As the country lays out its Thanksgiving tables, AAAS Member Jennifer Jay, Ph.D., is focused on studying the carbon impact of how we eat.
“Food is the single best lever that we have for improving our relationship with the environment,” says Jay, a Professor in the Civil and Environmental Engineering Department at the University of California, Los Angeles. “It’s a major driver in the way we interact with the planet. Our diet not only impacts the climate but a whole range of environmental issues including biodiversity loss, nutrient pollution, water use, and proliferation of antibiotic resistance in the environment.”
High-carbon footprint proteins like beef, lamb and dairy, versus low-carbon-footprint proteins, for example, peanuts and beans, is one area that Jay studies. Over the years, Jay has developed elaborate graphs and calculations that show how a plant-based diet has a lower carbon footprint than say meat or poultry.
“Why would that be?” she asks. “Because whenever you are making meat, it requires crops, transport, land, water, pesticides and nutrients.”
Jay points to Thanksgiving dinners as one example. The typical dinner eaten by an American family, with turkey and dressing, has a lower carbon footprint than a meal where beef is served. One slice of a turkey weighing approximately 28.35g has a carbon footprint of 143g. On the other hand, a hamburger has a carbon footprint of 2,645g. And while not the standard Thanksgiving fare, another American staple, the peanut butter and jelly sandwich, comes in at 150-200 grams of carbon.
Beef and dairy, she argues, require more resources to produce than poultry or peanuts, and if we were to make any changes in our lifestyles that would impact the health of the planet, we would have to start by making simple changes to our diet. “Even if you are having a turkey dinner, you can leave out dairy in your food,” she suggests.

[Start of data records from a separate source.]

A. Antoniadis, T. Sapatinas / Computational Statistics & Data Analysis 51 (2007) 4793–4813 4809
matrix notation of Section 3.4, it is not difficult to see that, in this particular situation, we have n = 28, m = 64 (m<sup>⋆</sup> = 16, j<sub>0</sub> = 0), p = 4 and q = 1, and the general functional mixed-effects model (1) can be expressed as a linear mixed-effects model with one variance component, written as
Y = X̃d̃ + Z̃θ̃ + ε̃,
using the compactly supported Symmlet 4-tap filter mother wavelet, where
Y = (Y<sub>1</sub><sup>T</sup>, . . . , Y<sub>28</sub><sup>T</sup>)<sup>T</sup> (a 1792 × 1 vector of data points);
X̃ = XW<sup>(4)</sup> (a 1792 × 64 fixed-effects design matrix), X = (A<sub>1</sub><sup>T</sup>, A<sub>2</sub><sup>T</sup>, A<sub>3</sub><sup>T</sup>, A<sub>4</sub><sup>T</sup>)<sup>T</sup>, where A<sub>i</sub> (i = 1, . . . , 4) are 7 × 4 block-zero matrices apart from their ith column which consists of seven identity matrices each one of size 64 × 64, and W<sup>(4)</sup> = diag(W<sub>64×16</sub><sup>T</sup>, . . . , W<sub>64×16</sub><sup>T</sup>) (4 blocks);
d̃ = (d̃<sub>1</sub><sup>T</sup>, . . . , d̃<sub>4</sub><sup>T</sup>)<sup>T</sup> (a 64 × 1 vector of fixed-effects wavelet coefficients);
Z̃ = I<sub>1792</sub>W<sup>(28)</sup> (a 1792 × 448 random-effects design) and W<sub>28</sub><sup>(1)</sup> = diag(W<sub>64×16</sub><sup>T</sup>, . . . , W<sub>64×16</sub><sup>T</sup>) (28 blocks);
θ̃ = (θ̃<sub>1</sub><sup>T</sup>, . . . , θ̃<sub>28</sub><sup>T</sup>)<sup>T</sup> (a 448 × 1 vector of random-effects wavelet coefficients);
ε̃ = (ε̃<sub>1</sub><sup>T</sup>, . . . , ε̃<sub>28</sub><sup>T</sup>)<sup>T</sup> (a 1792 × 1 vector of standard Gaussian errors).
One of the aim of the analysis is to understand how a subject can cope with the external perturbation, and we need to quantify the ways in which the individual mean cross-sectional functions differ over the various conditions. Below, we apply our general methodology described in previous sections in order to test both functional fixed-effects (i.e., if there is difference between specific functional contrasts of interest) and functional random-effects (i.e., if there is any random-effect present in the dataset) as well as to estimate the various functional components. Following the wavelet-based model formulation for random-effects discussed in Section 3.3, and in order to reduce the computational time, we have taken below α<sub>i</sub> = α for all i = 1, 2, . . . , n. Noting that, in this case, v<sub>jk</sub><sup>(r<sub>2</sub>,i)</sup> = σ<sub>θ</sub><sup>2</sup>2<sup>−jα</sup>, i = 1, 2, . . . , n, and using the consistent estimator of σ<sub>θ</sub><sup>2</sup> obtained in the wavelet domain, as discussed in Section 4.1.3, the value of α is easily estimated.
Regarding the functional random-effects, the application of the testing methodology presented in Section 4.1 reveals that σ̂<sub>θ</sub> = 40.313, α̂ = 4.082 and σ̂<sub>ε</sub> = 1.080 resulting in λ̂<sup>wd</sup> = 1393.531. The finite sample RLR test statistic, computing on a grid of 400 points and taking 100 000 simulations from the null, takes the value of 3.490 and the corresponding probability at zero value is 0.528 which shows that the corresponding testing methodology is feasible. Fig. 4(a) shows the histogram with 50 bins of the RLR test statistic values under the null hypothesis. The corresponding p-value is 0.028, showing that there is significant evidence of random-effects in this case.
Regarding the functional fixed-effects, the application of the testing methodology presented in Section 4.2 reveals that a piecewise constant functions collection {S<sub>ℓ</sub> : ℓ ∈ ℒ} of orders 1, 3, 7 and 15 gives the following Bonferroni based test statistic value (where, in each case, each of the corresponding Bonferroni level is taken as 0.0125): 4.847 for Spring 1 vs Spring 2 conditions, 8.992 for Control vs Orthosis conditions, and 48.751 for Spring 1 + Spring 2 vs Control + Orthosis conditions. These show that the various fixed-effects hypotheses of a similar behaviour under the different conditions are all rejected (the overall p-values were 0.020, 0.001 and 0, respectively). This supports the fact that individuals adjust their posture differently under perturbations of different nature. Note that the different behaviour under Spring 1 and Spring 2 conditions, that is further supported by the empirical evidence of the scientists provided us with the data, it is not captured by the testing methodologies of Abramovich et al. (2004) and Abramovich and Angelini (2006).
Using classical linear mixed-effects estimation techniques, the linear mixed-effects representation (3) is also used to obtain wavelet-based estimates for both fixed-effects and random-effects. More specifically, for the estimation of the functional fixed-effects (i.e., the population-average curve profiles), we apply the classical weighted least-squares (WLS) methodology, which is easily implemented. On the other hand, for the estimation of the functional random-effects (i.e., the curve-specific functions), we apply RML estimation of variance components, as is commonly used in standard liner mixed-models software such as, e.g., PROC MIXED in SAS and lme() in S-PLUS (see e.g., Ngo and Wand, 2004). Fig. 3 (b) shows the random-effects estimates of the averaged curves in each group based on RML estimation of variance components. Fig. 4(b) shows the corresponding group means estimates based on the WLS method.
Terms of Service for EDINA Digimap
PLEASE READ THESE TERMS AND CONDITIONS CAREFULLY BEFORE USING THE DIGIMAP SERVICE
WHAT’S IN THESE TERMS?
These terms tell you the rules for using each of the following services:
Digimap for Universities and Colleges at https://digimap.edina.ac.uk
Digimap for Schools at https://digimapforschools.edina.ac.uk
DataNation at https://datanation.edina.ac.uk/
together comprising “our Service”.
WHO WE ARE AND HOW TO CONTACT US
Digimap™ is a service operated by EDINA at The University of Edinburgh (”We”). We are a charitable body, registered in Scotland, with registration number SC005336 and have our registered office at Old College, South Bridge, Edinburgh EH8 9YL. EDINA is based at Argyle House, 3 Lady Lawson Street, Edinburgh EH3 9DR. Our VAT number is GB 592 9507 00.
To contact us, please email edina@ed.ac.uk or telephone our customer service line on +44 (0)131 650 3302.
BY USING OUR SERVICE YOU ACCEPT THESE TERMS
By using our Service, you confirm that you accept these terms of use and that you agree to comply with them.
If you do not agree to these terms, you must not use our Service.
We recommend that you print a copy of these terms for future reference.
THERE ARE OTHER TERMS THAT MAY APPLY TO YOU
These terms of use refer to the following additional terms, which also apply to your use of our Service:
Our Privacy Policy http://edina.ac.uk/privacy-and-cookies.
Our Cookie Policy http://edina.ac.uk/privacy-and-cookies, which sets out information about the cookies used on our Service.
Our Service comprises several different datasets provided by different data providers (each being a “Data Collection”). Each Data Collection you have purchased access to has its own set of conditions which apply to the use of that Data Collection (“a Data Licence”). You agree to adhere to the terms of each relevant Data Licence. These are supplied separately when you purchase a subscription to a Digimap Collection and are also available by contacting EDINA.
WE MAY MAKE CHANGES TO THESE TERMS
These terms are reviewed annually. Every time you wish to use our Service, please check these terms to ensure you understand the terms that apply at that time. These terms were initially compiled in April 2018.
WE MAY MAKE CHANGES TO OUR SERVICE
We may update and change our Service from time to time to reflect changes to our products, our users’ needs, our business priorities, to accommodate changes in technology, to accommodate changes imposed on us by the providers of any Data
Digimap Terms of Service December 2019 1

Jay’s experience in teaching has shown her how people are able to make decisions about food easier when there are quantitative measures. That concept and thought process propelled her to start a non-profit initiative called Meals for the Planet in 2017, which comes complete with an online blog that shares both recipes and sustainability tips and tricks.
“I started really for the fun of it doing calculations on some recipes and I just found numbers really engaging,” she says.
Jay’s lab at UCLA is not only focused on food and the carbon footprint that comes with eating, but it is also heavily involved in antibiotic resistance work. Through her Surfer Resistance Project, Jay has been tracking the “superbugs” Methicillin-Resistant Staphylococcus aureus (MRSA) and vancomycin-resistant Enterococcus (VRE), which are categorized as serious threats by the U.S. Centers for Disease Control and Prevention.
To better understand these superbugs, also known as antibiotic-resistant bacteria (ARB), Jay and her colleagues have been swabbing nasal cavities of people who have been using coastal waters for recreation. This means getting up close and personal with surfers as they hang ten.
The reason the nasal cavities of surfers are so ideal is that during winter, when storms are frequent and water quality is poor because of urban storm contaminants, surfers naturally go into environments where more ARB may be present. In turn, they provide an ideal population for evaluating the relationship between ARB and antibiotic-resistance genes (ARG). The data collected will help explain how infections due to environmental exposure of an antibiotic-resistant organism happen.
“We are actually testing surfers' noses out on Venice Beach and comparing what we see in the noses to what we see in the water,” she says. “Our next step is to use molecular techniques to compare and figure out where the organisms are coming from.”
The origin of the antibiotic-resistant bacteria is still a puzzle her lab is trying to solve.
“We do know that manure-based fertilizers do carry a lot of antibiotic resistance genes,” she says. Stormwater mops up these bacteria from lawns across California and washes it into the ocean—something that Jay suspects might be the source of the superbugs found in coastal waters. “We know from monitoring the oceans that we see bacteria at lower levels, but when it rains, we see a huge spike.”
It is not antibiotic-resistant bacteria or an extended carbon footprint from our diets that keep Jay, a mom with twins, awake at night. Her biggest concern is the ongoing threat of climate change to our planet.
“It has a very human face for me, so I don’t think about it as a thing in the abstract at all,” she says. “People are being impacted and suffering and losing people they love because of climate change. That one gets me.”
The safe operating space for humanity, a diagram that identifies and quantifies planetary boundaries, such as climatic, geophysical, atmospheric and ecological processes that must not be broken, is the North Star that Jay uses not just in her life but in her teaching and research activities.
“It is kind of an inspiration for me because all the different environmental issues we care about are kind of conceptualized in this diagram,” she says.